DOCUMENT SEGMENT:
--------------------------------------------------

Boris Johnson and ABP

Sparky said...

This was a really, really interesting blog. If the betterment of the condition of the working man was the objective of the Conservative party, in the ways in which you describe, I would vote for them like a shot. And I have never voted Tory before.

At the moment, the party however is the political vanguard of a very ruthless elite who seem to have the interests of high finance and the 'C Suite' as their political priority. One only needs to look to the composition of the cabinet to realise that they will struggle to understand the needs and desires of the working man.

I wish you the very best of luck in realigning the party with your noble interests.

oldcobbler said...

Indeed. One of Mrs. Thatcher's many "achievements" was to destroy the uneasy coalition which used to make up the Conservative Party, alienating many traditional Tories by her obsession with business and privatisation.

Good luck, but I fear you are fighting a lost cause

Luis Enrique said...

I am surprised somebody with these sentiments decided to join the actually existing Conservative party, or thinks it is a remotely plausible vehicle for attaining these goals.

I am not overly enthusiastic about Labour's on this count either, but at least there's some prospect of it actually supporting policies on the basis that they serve the betterment of the 'ordinary working man' as opposed to dribbling on about wealth creator etc.

--------------------------------------------------

DATASET EXTRACT:
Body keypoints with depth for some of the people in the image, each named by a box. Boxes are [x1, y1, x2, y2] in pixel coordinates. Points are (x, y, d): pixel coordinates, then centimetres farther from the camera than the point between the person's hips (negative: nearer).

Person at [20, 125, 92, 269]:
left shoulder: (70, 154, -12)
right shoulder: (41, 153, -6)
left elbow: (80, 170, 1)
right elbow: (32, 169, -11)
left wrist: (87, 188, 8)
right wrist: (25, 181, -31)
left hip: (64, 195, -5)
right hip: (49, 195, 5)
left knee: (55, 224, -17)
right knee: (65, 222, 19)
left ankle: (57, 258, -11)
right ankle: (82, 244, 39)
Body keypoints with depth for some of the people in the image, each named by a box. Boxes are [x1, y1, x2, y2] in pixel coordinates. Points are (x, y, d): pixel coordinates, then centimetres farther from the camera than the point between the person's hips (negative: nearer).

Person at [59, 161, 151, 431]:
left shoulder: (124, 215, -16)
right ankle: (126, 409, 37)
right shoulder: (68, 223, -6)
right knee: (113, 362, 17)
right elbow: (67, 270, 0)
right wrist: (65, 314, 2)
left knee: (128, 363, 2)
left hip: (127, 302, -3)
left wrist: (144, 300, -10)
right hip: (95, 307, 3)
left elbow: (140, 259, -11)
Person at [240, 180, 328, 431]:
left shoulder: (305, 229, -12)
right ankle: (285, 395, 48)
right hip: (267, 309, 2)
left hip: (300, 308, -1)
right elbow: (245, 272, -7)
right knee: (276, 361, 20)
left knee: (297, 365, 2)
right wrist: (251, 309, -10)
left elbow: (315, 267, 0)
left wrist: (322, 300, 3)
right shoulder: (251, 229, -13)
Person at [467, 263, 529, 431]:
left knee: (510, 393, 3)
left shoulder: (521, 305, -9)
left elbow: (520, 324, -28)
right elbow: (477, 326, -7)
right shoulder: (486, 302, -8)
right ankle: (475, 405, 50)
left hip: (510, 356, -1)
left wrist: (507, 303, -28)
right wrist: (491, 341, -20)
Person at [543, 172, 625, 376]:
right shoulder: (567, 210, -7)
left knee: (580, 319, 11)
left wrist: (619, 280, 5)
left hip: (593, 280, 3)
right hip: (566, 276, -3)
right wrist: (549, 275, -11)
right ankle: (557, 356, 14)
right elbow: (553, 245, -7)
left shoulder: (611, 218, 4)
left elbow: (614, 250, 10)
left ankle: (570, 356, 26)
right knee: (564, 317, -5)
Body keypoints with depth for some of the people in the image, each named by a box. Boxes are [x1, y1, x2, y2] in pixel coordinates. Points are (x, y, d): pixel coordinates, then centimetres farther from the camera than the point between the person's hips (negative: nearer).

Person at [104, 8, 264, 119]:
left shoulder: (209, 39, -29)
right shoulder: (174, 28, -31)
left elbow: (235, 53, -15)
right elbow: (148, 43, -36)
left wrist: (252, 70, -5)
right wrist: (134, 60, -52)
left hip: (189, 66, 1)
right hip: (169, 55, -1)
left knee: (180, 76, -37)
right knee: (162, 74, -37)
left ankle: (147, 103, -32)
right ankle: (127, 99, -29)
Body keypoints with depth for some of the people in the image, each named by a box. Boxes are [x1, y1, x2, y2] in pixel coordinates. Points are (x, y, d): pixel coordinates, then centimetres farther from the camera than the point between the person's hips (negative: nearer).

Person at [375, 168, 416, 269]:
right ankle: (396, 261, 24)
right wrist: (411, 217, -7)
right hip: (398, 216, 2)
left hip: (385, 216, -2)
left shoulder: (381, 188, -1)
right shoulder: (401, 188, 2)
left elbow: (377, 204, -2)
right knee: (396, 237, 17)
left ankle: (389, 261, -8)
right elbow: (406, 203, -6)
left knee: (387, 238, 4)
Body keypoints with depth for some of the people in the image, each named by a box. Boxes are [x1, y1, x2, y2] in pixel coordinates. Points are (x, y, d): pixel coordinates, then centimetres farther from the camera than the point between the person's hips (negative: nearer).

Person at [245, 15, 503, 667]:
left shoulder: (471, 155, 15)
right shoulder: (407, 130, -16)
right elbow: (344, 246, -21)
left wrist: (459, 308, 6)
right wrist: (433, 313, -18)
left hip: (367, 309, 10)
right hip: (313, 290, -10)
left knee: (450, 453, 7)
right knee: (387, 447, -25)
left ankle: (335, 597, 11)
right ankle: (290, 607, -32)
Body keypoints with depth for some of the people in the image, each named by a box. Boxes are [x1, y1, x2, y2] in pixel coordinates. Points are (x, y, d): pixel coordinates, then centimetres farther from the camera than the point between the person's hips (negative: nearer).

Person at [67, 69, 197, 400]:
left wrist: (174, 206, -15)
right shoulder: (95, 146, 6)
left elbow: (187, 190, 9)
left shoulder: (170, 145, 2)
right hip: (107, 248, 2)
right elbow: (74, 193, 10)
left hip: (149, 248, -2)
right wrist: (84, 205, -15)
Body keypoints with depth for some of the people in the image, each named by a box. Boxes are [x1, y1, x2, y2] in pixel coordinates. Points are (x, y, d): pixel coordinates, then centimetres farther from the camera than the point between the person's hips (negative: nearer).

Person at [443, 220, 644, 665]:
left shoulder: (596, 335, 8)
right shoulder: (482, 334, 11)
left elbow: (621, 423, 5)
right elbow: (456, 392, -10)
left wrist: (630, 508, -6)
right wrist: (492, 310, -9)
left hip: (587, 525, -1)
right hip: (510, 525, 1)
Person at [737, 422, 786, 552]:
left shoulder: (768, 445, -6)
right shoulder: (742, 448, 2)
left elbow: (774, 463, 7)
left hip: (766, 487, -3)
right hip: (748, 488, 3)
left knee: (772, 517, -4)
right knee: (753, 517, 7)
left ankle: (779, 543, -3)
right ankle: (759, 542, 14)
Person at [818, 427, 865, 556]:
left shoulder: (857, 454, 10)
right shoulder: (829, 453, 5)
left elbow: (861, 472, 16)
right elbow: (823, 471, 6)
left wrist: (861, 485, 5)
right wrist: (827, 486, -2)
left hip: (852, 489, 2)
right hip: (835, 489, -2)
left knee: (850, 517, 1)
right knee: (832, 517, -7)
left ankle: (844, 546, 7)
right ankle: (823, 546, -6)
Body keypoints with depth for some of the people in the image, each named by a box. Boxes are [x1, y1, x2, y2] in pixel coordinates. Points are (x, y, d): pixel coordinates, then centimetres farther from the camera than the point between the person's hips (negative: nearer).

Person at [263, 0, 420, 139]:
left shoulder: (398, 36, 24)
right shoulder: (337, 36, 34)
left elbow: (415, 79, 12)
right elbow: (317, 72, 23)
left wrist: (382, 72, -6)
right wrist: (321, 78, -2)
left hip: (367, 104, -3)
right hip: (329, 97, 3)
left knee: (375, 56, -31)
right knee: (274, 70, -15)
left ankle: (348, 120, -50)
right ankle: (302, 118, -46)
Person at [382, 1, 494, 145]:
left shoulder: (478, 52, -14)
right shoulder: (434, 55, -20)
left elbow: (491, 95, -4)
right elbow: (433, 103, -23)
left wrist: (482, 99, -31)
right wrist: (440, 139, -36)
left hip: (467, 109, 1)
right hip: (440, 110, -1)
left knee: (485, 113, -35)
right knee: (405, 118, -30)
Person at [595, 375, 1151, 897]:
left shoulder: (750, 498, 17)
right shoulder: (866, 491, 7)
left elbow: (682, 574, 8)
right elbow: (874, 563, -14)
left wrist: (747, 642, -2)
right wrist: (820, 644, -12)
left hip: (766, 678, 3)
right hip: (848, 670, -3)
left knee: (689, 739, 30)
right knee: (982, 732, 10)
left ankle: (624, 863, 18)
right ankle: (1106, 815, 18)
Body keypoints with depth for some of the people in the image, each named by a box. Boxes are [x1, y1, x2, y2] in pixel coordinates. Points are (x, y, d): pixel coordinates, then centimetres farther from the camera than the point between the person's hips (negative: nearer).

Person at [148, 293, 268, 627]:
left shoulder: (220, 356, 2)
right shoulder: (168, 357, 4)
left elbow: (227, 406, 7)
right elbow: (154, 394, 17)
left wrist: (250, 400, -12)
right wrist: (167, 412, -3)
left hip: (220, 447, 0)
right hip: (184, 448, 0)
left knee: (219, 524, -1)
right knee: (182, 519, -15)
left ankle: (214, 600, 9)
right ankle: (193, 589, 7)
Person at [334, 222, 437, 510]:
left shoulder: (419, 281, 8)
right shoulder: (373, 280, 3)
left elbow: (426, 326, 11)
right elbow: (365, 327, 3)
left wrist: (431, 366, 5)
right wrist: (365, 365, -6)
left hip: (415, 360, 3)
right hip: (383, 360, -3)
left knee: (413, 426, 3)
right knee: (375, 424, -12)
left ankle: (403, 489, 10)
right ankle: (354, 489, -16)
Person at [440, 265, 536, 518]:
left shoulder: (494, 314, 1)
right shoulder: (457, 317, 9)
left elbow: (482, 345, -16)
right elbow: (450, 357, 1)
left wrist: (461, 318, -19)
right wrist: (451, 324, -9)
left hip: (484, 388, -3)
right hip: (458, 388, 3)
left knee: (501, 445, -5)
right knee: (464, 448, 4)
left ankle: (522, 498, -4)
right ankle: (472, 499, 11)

--------------------------------------------------

TASK INSTRUCTIONS:
a. Reproduce word for word the part of the comment thread from "oldcobbler said..." to "attaining these goals.".
b. Decide whether each statement agrees with the comment thread, answering yes or no and quoting the deciding words: (i) Sparky has voted Tory in the past. (ii) oldcobbler says Mrs. Thatcher alienated many traditional Tories. (iii) oldcobbler expects the cause to succeed.

LIST OF ANSWERS:
a.
oldcobbler said...

Indeed. One of Mrs. Thatcher's many "achievements" was to destroy the uneasy coalition which used to make up the Conservative Party, alienating many traditional Tories by her obsession with business and privatisation.

Good luck, but I fear you are fighting a lost cause

Luis Enrique said...

I am surprised somebody with these sentiments decided to join the actually existing Conservative party, or thinks it is a remotely plausible vehicle for attaining these goals.

b.
(i) No: "And I have never voted Tory before."
(ii) Yes: "alienating many traditional Tories by her obsession with business and privatisation"
(iii) No: "I fear you are fighting a lost cause"